La Feria del Libro de Buenos Aires terminó hace poco más de un mes. ¿Cuál fue el balance de esta última edición? No muy distinto al de las anteriores: récord de asistentes y una venta sostenida, a pesar de las dificultades económicas que amenazan a la industria. Por otro lado, quedó claro una vez más que la Feria es en realidad una fiesta de la industria editorial, que sólo cada tanto se roza con los intereses literarios, casi siempre de manera tangencial. Y que los mayores beneficiados –además de los visitantes de las provincias del interior del país, que encuentran allí mucho del material al que no tendrían acceso de otra manera– son los sellos, que pueden comercializar sus productos sin la intermediación de los puntos de venta, es decir, de las grandes cadenas de librerías, que se quedan con un buen porcentaje del precio de venta de tapa de cada ejemplar.
¿Cómo son las cosas, por ejemplo, en España, el mayor centro editor en lengua castellana?

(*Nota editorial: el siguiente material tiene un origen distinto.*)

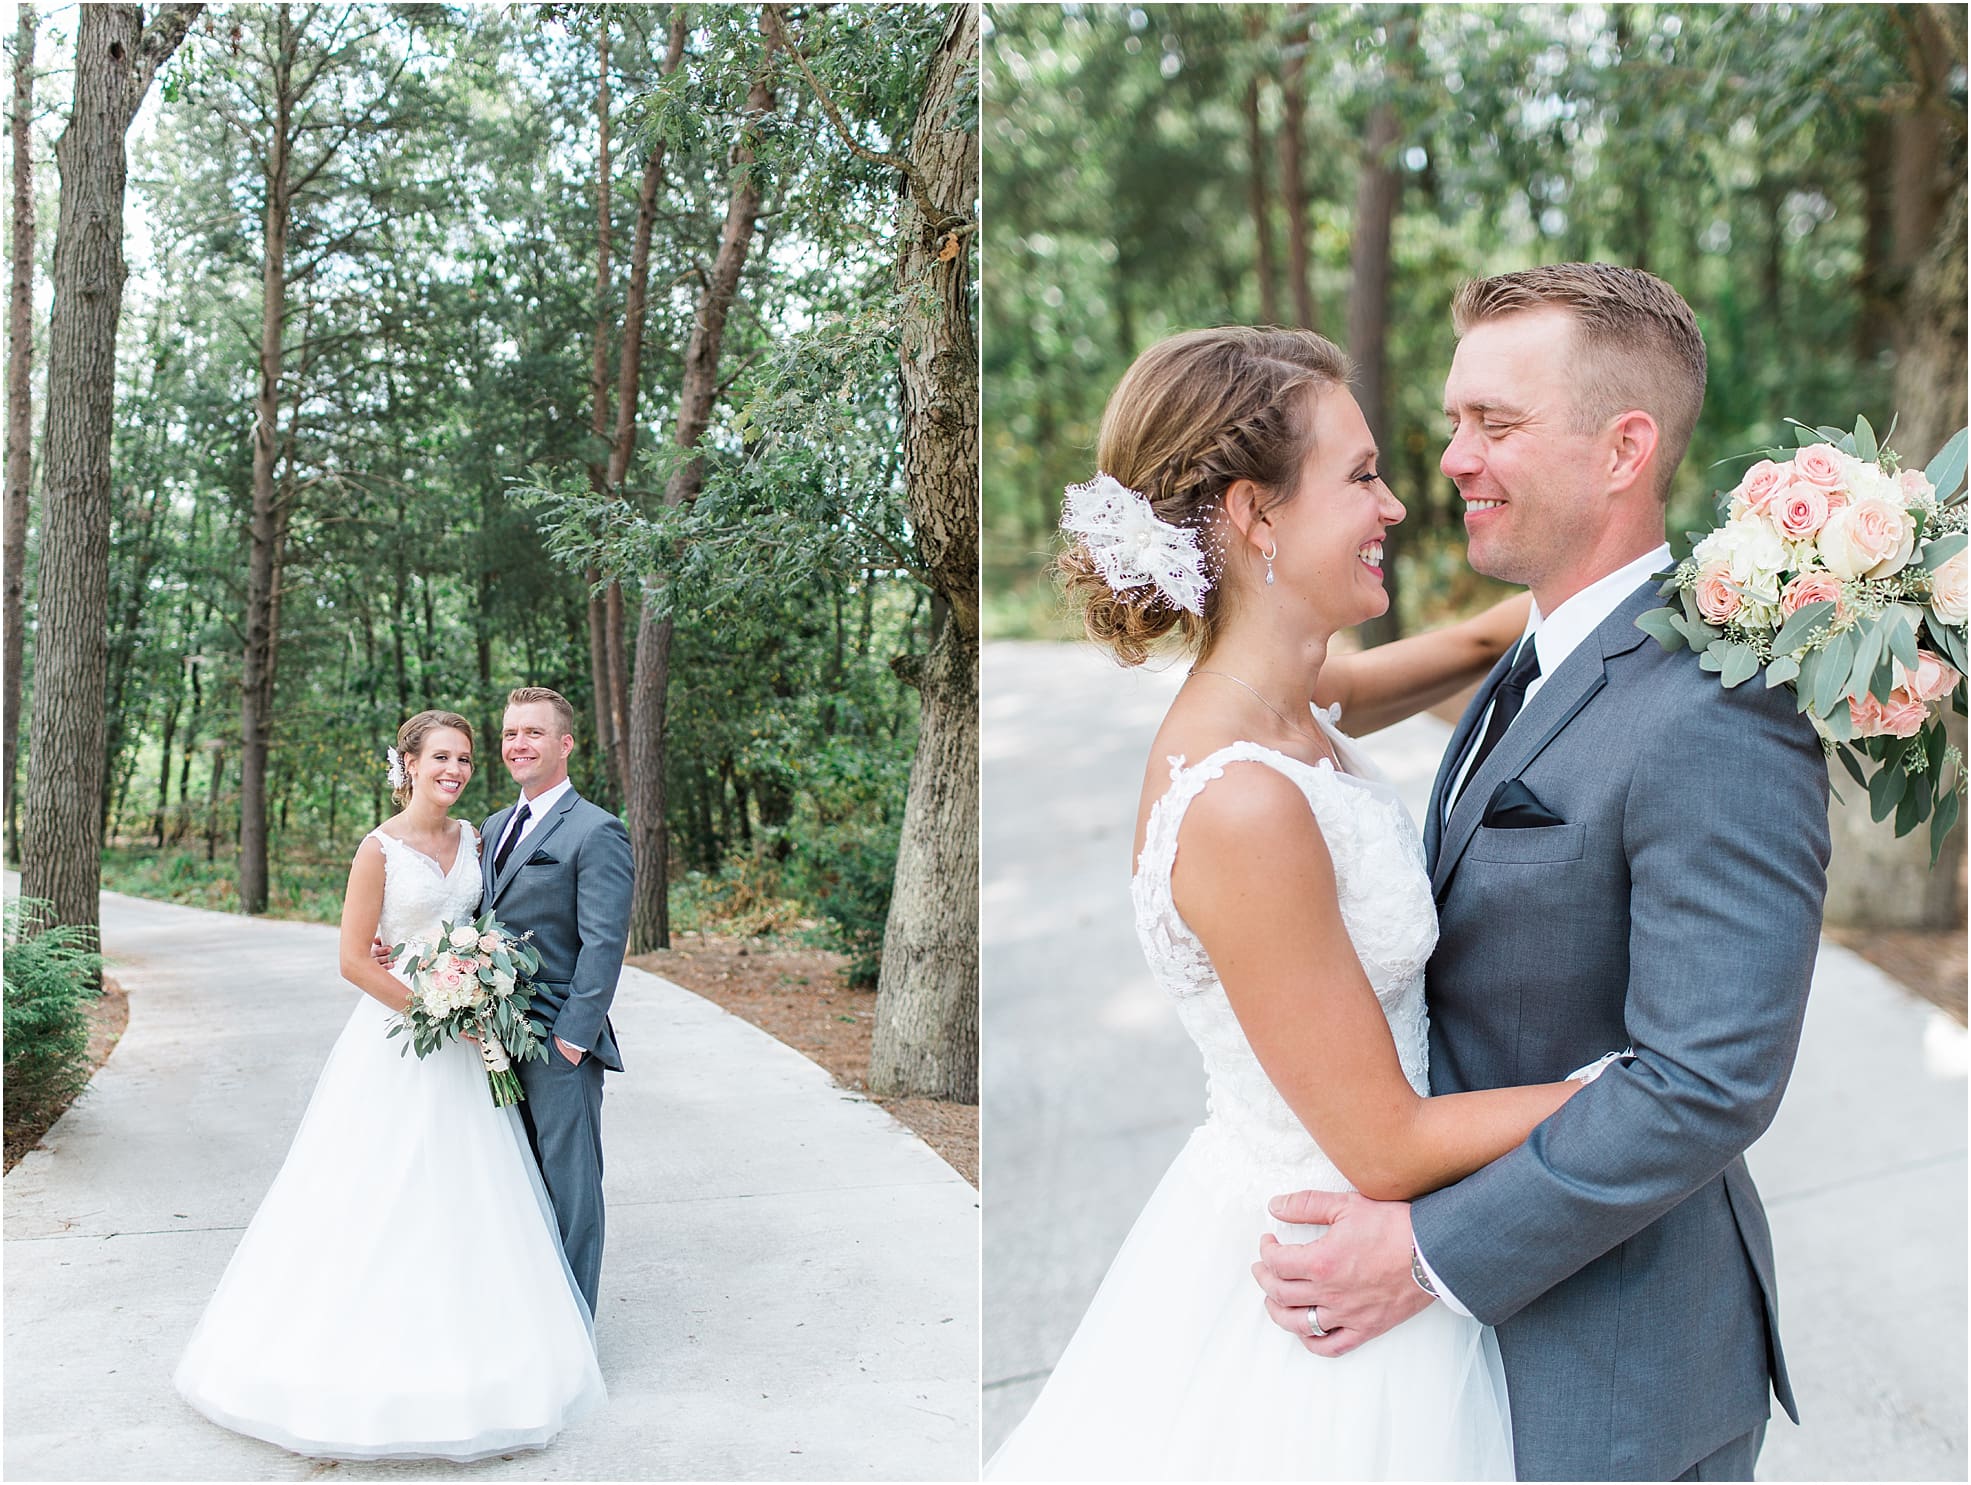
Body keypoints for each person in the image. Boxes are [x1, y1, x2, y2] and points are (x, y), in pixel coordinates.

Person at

Existen otro tipo de problemas. El mercado está virtualmente monopolizado por cadenas como la Fnac o El corte inglés, donde los libros se encuentran cada vez más lejos del alcance de los consumidores. No por el costo (porque en España funciona a la perfección el sistema de edición de libros de bolsillo, que distribuyen casi los mismos títulos que en rústica pero con precios dos o tres veces más bajos), sino por la propia disposición espacial. Hasta hace pocos años, al entrar a cualquiera de estos shoppings culturales, uno se topaba de inmediato con las mesas de novedades. Pero ahora ese lugar lo ocupan la tecnología y los electrodomésticos, y recién luego de sortear televisores y bateas musicales, y de subir tres o cuatro pisos por escaleras mecánicas, uno podrá encontrar los exhibidores de libros. En un café del centro de Barcelona, el editor Pere Sureda, responsable del sello Belacqvua, convalida la observación y habla de la desaparición de las pequeñas librerías como un hecho. “Todo se debe a los márgenes de ganancia”, dice. Y explica que los responsables de estas tiendas hacen una cuenta muy sencilla: calculan cuántos libros deben vender para facturar lo mismo que con la venta de un televisor o una computadora. Así, con los resultados en la mano, deciden ubicar los libros donde menos molesten, lo más lejos posible.
Y sin embargo, la oferta de las librerías de Barcelona es aún más apabullante que las de Buenos Aires. Cientos de títulos que desembarcan todas las semanas y que, con suerte, tienen una vida útil de unos pocos meses. Si la curva de la cantidad de nuevos libros editados es inversamente proporcional a la de los ejemplares vendidos, y si la gente lee cada vez menos: ¿cómo es que la industria editorial parece expandirse sin descanso? En la otra punta de la ciudad, en una mesa del restaurante Flash Flash, el crítico literario Ignacio Echevarría dice que hay una explicación: editar libros sigue siendo un negocio barato y rentable. A pesar de los costos del papel. “Nos juntamos tú y yo y en dos días, si queremos, nos montamos una editorial. Con que nos vaya apenas medianamente bien, no perdemos dinero”, exagera para ejemplificar. Además, claro, está la cuestión del prestigio: el de editor sigue siendo un oficio bien visto. ¿Pero cuánto puede sostenerse una situación así, con precios en alza, sobreoferta de títulos y libros que venden doscientos o trescientos ejemplares? “Hasta que haya una revolución similar a la que sufrió la música con la digitalización”, arriesga Echevarría. “Recién entonces el negocio del libro cambiará de manera radical”.